Looks nice and safe... Well, there is a problem even with this code. What if, Commit is called even before we are able to enlist in Phase0 in the AsyncDoTransfer method? We can end up again with some inconsistent data. The solution is to create some sort of acknowledgment from the server to the client saying that at least it got to the phase0 enlistment: "hey client, I know I'm slow and I will do your requested work later but here is my ack that you can Commit your transaction safely any time from now on". To accomplish this we will have to use phase0 enlistments on both the client and server side as follows:

 Client Code:
  Void MainFunction()
  {
    Transaction tx = StartTransaction();

    EnlistPhase0AndBlock(tx); // if we get a Phase0Request we will block and wait until SignalWorkCompletedToPhase0Enlistment is called and only then reply with Phase0Done
    AsyncDoTransfer(tx, AckFromDoTransfer); // like sending an async message to a server and let it do the transfer operation etc
 
    CommitTransaction(tx); 
  } 
  void AckFromDoTransfer()
  {
    SignalWorkCompletedToPhase0Enlistment(tx); // signals the Phase0 enlistment that the work was completed 
  }

 Server Code:
  void AsyncDoTransfer(tx, AckFromDoTransfer)
  {
    EnlistPhase0AndBlock(tx); // if we get a Phase0Request we will block and wait until SignalWorkCompletedToPhase0Enlistment is called and only then reply with Phase0Done
  
    AckFromDoTransfer(); // the client can Commit safely the transaction from now, since I'm protected by phase 0
   
    // doing the work that takes a lot of time
    DB1.OpenConnection(tx);
    DB1.DoDebit(amount);
    DB2.OpenConnection(tx);
    DB2.DoCredit(amount);

    SignalWorkCompletedToPhase0Enlistment(tx); // signals the Phase0 enlistment that the work was completed
  }

The phase0 enlistment on the client side will make sure that we keep the transaction in phase0 until we get all the acks from our servers. Look at this as a method to pass phase0 "ownership" from client to servers.
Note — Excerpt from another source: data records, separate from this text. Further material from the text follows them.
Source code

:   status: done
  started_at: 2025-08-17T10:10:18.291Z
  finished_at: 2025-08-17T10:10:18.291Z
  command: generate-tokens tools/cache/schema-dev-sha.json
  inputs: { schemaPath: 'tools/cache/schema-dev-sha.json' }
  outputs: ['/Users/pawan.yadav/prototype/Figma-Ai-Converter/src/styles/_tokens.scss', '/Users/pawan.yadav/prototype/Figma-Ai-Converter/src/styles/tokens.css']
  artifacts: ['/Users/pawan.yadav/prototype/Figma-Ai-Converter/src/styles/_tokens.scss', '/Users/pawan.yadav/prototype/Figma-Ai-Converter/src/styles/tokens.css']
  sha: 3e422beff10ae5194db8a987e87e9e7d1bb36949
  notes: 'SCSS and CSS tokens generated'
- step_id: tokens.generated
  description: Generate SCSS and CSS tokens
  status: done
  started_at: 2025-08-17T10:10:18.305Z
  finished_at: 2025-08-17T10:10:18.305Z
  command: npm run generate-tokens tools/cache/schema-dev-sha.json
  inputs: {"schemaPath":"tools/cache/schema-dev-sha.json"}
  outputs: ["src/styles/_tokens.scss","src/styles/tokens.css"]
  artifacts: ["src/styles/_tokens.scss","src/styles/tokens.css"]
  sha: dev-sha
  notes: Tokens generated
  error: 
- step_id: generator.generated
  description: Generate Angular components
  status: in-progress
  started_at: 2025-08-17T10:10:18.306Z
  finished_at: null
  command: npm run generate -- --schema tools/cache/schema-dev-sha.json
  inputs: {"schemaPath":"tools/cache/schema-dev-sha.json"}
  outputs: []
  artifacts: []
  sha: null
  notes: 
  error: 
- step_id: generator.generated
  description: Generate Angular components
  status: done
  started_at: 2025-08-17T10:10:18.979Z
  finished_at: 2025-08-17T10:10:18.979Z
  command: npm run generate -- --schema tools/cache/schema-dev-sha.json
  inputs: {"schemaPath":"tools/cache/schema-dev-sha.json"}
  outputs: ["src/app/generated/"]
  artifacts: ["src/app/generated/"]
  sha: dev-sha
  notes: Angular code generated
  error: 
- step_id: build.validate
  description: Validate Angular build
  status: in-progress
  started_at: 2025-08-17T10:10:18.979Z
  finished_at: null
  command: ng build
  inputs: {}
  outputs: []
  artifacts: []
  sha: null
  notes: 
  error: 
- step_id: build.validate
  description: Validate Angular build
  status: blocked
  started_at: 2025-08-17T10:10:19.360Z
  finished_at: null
All these work due to the "magic" of phase0 that allows "infinite" number of enlistments, until no new phase0 enlistments are being created and the existing ones replied with a successful Phase0Done. I compare the Phase0 enlistment to the AddRef method from the good old COM lifetime management. A Phase0 enlistment will call "AddRef" on the "active phase" of the transaction, while a Phase0Done will call "Release" on the counter. While the counter is higher than zero, the transaction will not be allowed to enter Phase1.